Hi all,
I am working on scaling MySQL on top of OSv on large VMs (32 vcpus), and I wanted to share with you several observations and performance/scalability issues that I have encountered so far.
In general, the performance of MySQL on top of OSv out of the box is about 7x worse for a read-only workloads and about 5x worse for a read-write workloads, compared to running the same on top of Linux as a guest (exact details on the setup below). In most cases it appears that there is very little concurrency permitted by OSv and as a result most of the MySQL server threads are blocked and the OSv vcpus are mosty idle.
More specifically, one of the first issues is the mempool. As MySQL does memory allocations (via std malloc), which frequently exceed the size of a page, these end up on the malloc_large() codepath which takes a lfmutex (WITH_LOCK), and effectively permits no concurrency. This hampers performance significantly (even on the free() path). It looks like that MySQL would greatly benefit from having underneath a memory allocator which also pools memory for large allocations, and provides lock-free fast-paths to that end.

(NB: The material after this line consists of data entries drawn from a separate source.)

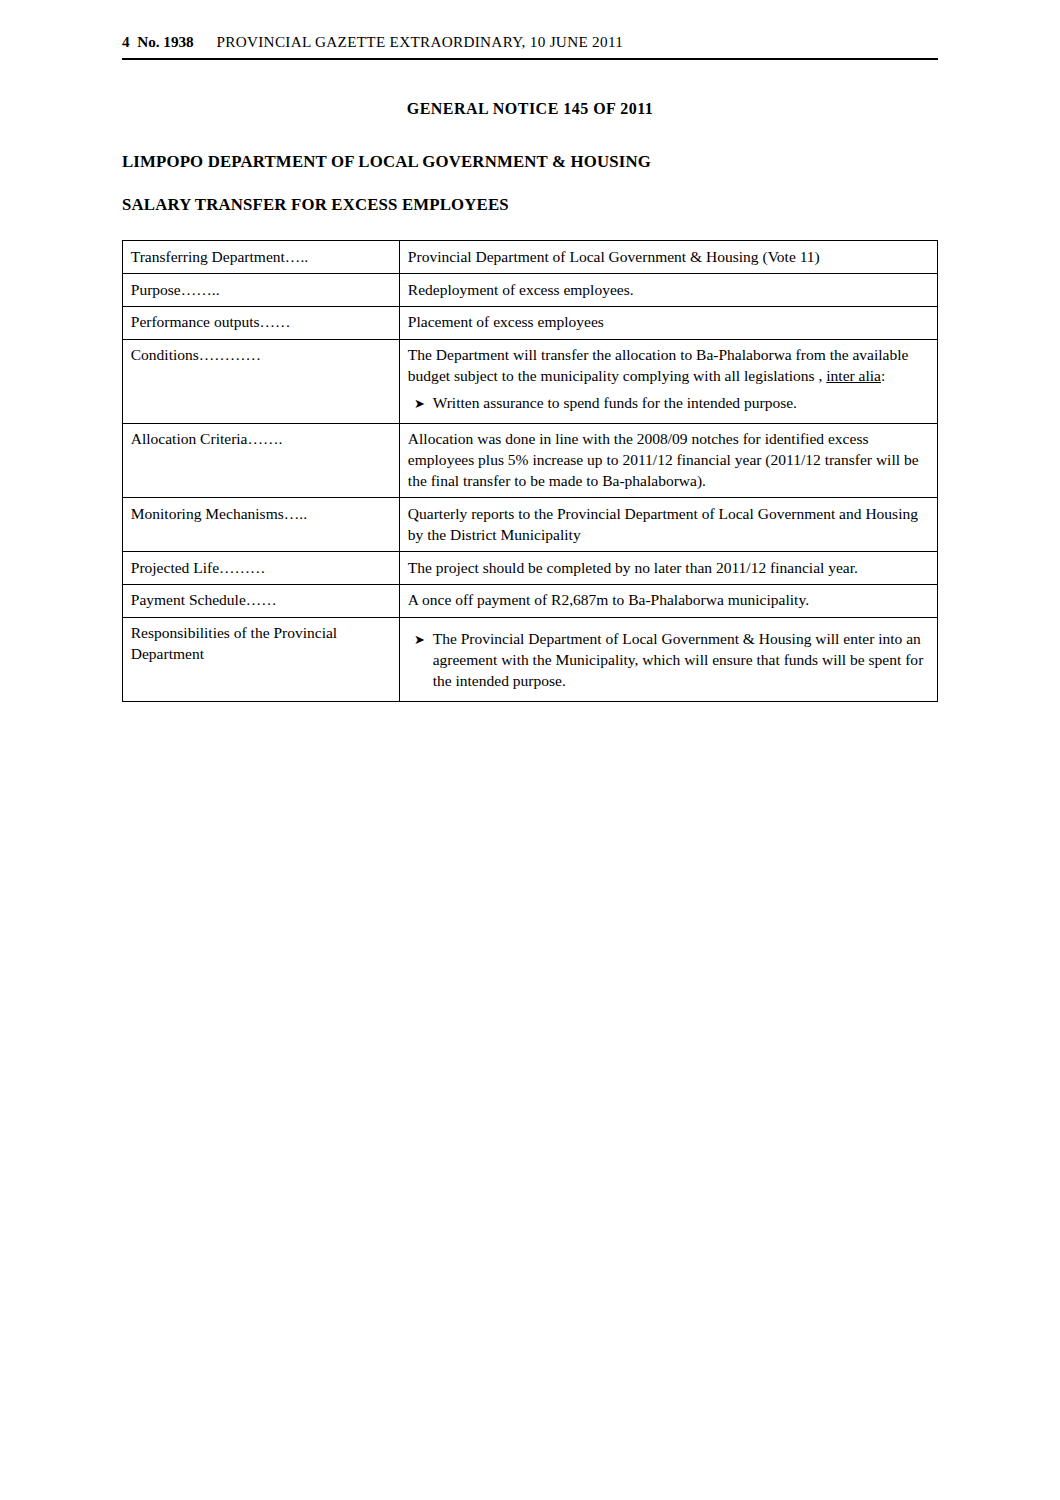4 No. 1938 PROVINCIAL GAZETTE EXTRAORDINARY, 10 JUNE 2011
GENERAL NOTICE 145 OF 2011
LIMPOPO DEPARTMENT OF LOCAL GOVERNMENT & HOUSING
SALARY TRANSFER FOR EXCESS EMPLOYEES
| Transferring Department….. | Provincial Department of Local Government & Housing (Vote 11) |
| Purpose…….. | Redeployment of excess employees. |
| Performance outputs…… | Placement of excess employees |
| Conditions………… | The Department will transfer the allocation to Ba-Phalaborwa from the available budget subject to the municipality complying with all legislations , inter alia : Written assurance to spend funds for the intended purpose. |
| Allocation Criteria……. | Allocation was done in line with the 2008/09 notches for identified excess employees plus 5% increase up to 2011/12 financial year (2011/12 transfer will be the final transfer to be made to Ba-phalaborwa). |
| Monitoring Mechanisms….. | Quarterly reports to the Provincial Department of Local Government and Housing by the District Municipality |
| Projected Life……… | The project should be completed by no later than 2011/12 financial year. |
| Payment Schedule…… | A once off payment of R2,687m to Ba-Phalaborwa municipality. |
| Responsibilities of the Provincial Department | The Provincial Department of Local Government & Housing will enter into an agreement with the Municipality, which will ensure that funds will be spent for the intended purpose. |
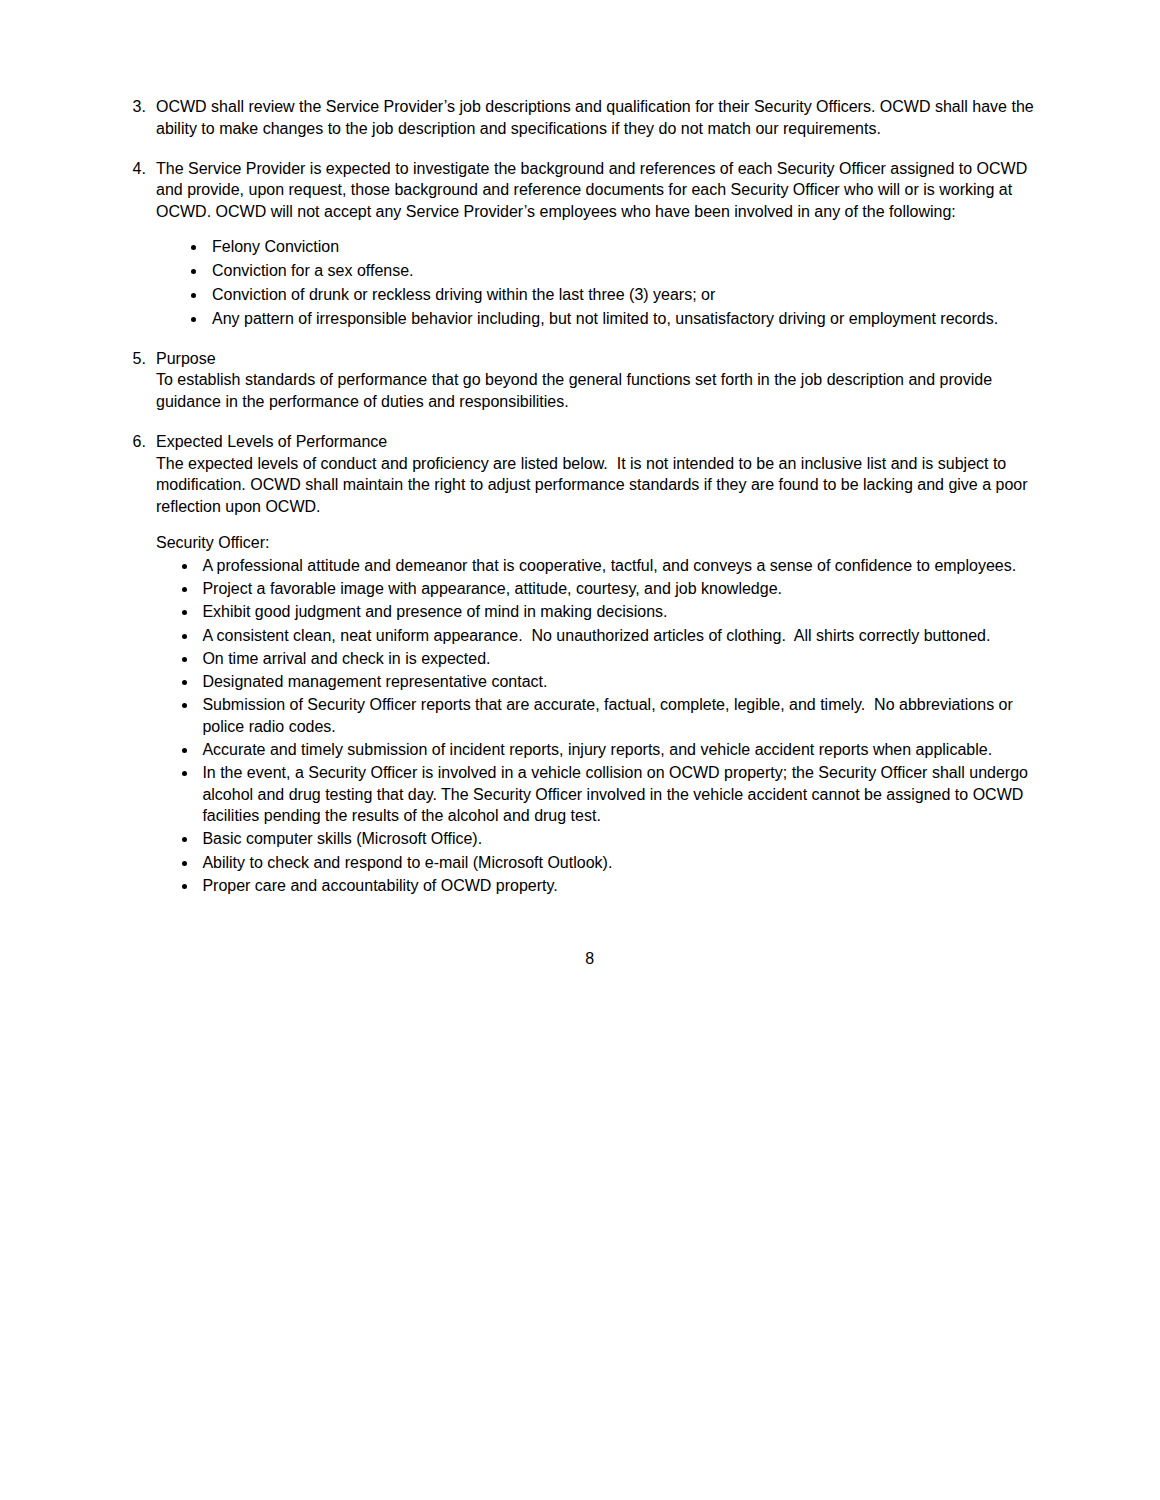OCWD shall review the Service Provider’s job descriptions and qualification for their Security Officers. OCWD shall have the ability to make changes to the job description and specifications if they do not match our requirements.
The Service Provider is expected to investigate the background and references of each Security Officer assigned to OCWD and provide, upon request, those background and reference documents for each Security Officer who will or is working at OCWD. OCWD will not accept any Service Provider’s employees who have been involved in any of the following:
Felony Conviction
Conviction for a sex offense.
Conviction of drunk or reckless driving within the last three (3) years; or
Any pattern of irresponsible behavior including, but not limited to, unsatisfactory driving or employment records.
Purpose
To establish standards of performance that go beyond the general functions set forth in the job description and provide guidance in the performance of duties and responsibilities.
Expected Levels of Performance
The expected levels of conduct and proficiency are listed below. It is not intended to be an inclusive list and is subject to modification. OCWD shall maintain the right to adjust performance standards if they are found to be lacking and give a poor reflection upon OCWD.
Security Officer:
A professional attitude and demeanor that is cooperative, tactful, and conveys a sense of confidence to employees.
Project a favorable image with appearance, attitude, courtesy, and job knowledge.
Exhibit good judgment and presence of mind in making decisions.
A consistent clean, neat uniform appearance. No unauthorized articles of clothing. All shirts correctly buttoned.
On time arrival and check in is expected.
Designated management representative contact.
Submission of Security Officer reports that are accurate, factual, complete, legible, and timely. No abbreviations or police radio codes.
Accurate and timely submission of incident reports, injury reports, and vehicle accident reports when applicable.
In the event, a Security Officer is involved in a vehicle collision on OCWD property; the Security Officer shall undergo alcohol and drug testing that day. The Security Officer involved in the vehicle accident cannot be assigned to OCWD facilities pending the results of the alcohol and drug test.
Basic computer skills (Microsoft Office).
Ability to check and respond to e-mail (Microsoft Outlook).
Proper care and accountability of OCWD property.
8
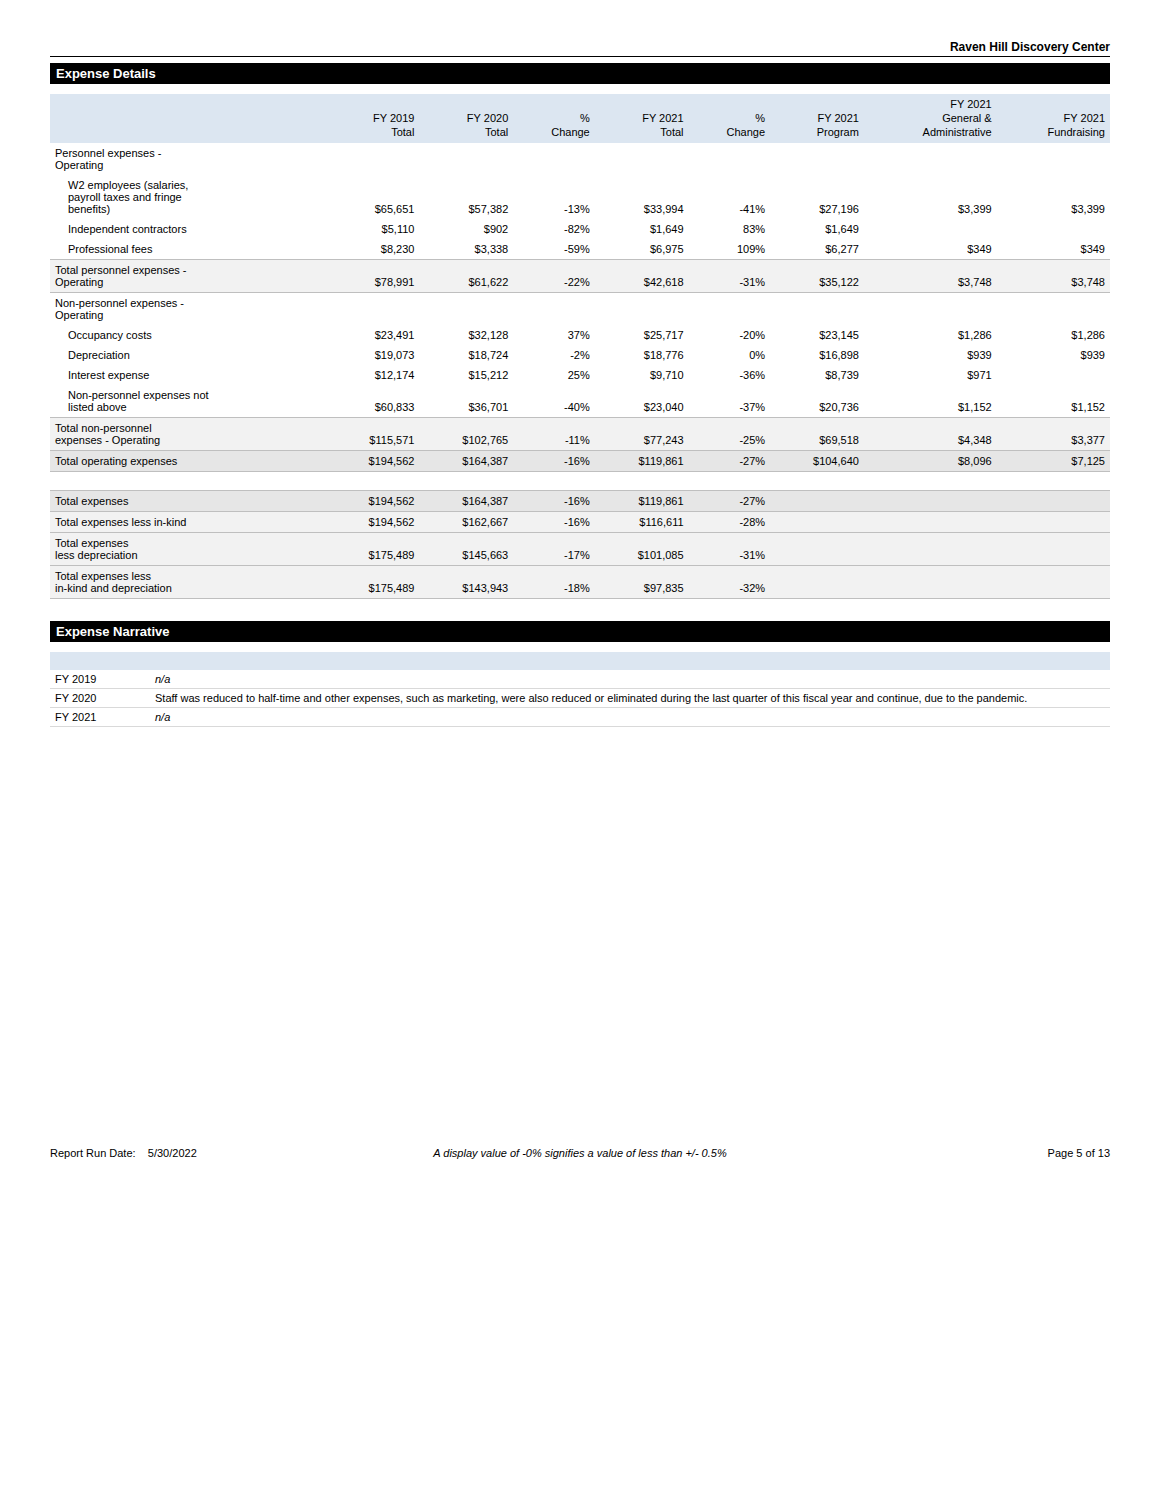Raven Hill Discovery Center
Expense Details
| | FY 2019 Total | FY 2020 Total | % Change | FY 2021 Total | % Change | FY 2021 Program | FY 2021 General & Administrative | FY 2021 Fundraising |
| --- | --- | --- | --- | --- | --- | --- | --- | --- |
| Personnel expenses - Operating | | | | | | | | |
| W2 employees (salaries, payroll taxes and fringe benefits) | $65,651 | $57,382 | -13% | $33,994 | -41% | $27,196 | $3,399 | $3,399 |
| Independent contractors | $5,110 | $902 | -82% | $1,649 | 83% | $1,649 | | |
| Professional fees | $8,230 | $3,338 | -59% | $6,975 | 109% | $6,277 | $349 | $349 |
| Total personnel expenses - Operating | $78,991 | $61,622 | -22% | $42,618 | -31% | $35,122 | $3,748 | $3,748 |
| Non-personnel expenses - Operating | | | | | | | | |
| Occupancy costs | $23,491 | $32,128 | 37% | $25,717 | -20% | $23,145 | $1,286 | $1,286 |
| Depreciation | $19,073 | $18,724 | -2% | $18,776 | 0% | $16,898 | $939 | $939 |
| Interest expense | $12,174 | $15,212 | 25% | $9,710 | -36% | $8,739 | $971 | |
| Non-personnel expenses not listed above | $60,833 | $36,701 | -40% | $23,040 | -37% | $20,736 | $1,152 | $1,152 |
| Total non-personnel expenses - Operating | $115,571 | $102,765 | -11% | $77,243 | -25% | $69,518 | $4,348 | $3,377 |
| Total operating expenses | $194,562 | $164,387 | -16% | $119,861 | -27% | $104,640 | $8,096 | $7,125 |
| Total expenses | $194,562 | $164,387 | -16% | $119,861 | -27% | | | |
| Total expenses less in-kind | $194,562 | $162,667 | -16% | $116,611 | -28% | | | |
| Total expenses less depreciation | $175,489 | $145,663 | -17% | $101,085 | -31% | | | |
| Total expenses less in-kind and depreciation | $175,489 | $143,943 | -18% | $97,835 | -32% | | | |
Expense Narrative
| FY 2019 | n/a |
| FY 2020 | Staff was reduced to half-time and other expenses, such as marketing, were also reduced or eliminated during the last quarter of this fiscal year and continue, due to the pandemic. |
| FY 2021 | n/a |
Report Run Date: 5/30/2022 A display value of -0% signifies a value of less than +/- 0.5% Page 5 of 13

Now, I have worked-around the issue temporarily (by pooling memory on the MySQL side), in order to see if this removes the bottleneck. Unfortunately, there are many other places in the code that prevent MySQL from scaling.
The next issue is related with the pthread-based rwlocks. OSv implements those via the std::lock_guard<mutex>, which in turn leverages the OSv lfmutex. This means that even read-acquisitions (pthread_rwlock_rdlock()) need to block (as they have to acquire the lfmutex), and thus again the MySQL server threads cannot proceed concurrently.
Similar issues manifest after working around instances of the above problem. For example, concurrent calls to the vfs access() also end up taking a lock and putting the server threads to sleep (via namei/dentry_lookup mutex lock).
In all cases that I have encountered, it was beneficial for the performance to either avoid the code paths that involve acquiring the lfmutex where possible, or simply to switch to a spinlock-based locking scheme. As this is clearly in contrast to the design decisions behind not using spinlocks in OSv (due to the lock holder preemption issue), your input and suggestions would be most welcome here.
On 02/29/2016 05:47 PM, Huawei DBERC wrote:
Hi all,
I am working on scaling MySQL on top of OSv on large VMs (32 vcpus), and I wanted to share with you several observations and performance/scalability issues that I have encountered so far.
In general, the performance of MySQL on top of OSv out of the box is about 7x worse for a read-only workloads and about 5x worse for a read-write workloads, compared to running the same on top of Linux as a guest (exact details on the setup below). In most cases it appears that there is very little concurrency permitted by OSv and as a result most of the MySQL server threads are blocked and the OSv vcpus are mosty idle.
More specifically, one of the first issues is the mempool. As MySQL does memory allocations (via std malloc), which frequently exceed the size of a page, these end up on the malloc_large() codepath which takes a lfmutex (WITH_LOCK), and effectively permits no concurrency. This hampers performance significantly (even on the free() path). It looks like that MySQL would greatly benefit from having underneath a memory allocator which also pools memory for large allocations, and provides lock-free fast-paths to that end.
Now, I have worked-around the issue temporarily (by pooling memory on the MySQL side), in order to see if this removes the bottleneck. Unfortunately, there are many other places in the code that prevent MySQL from scaling.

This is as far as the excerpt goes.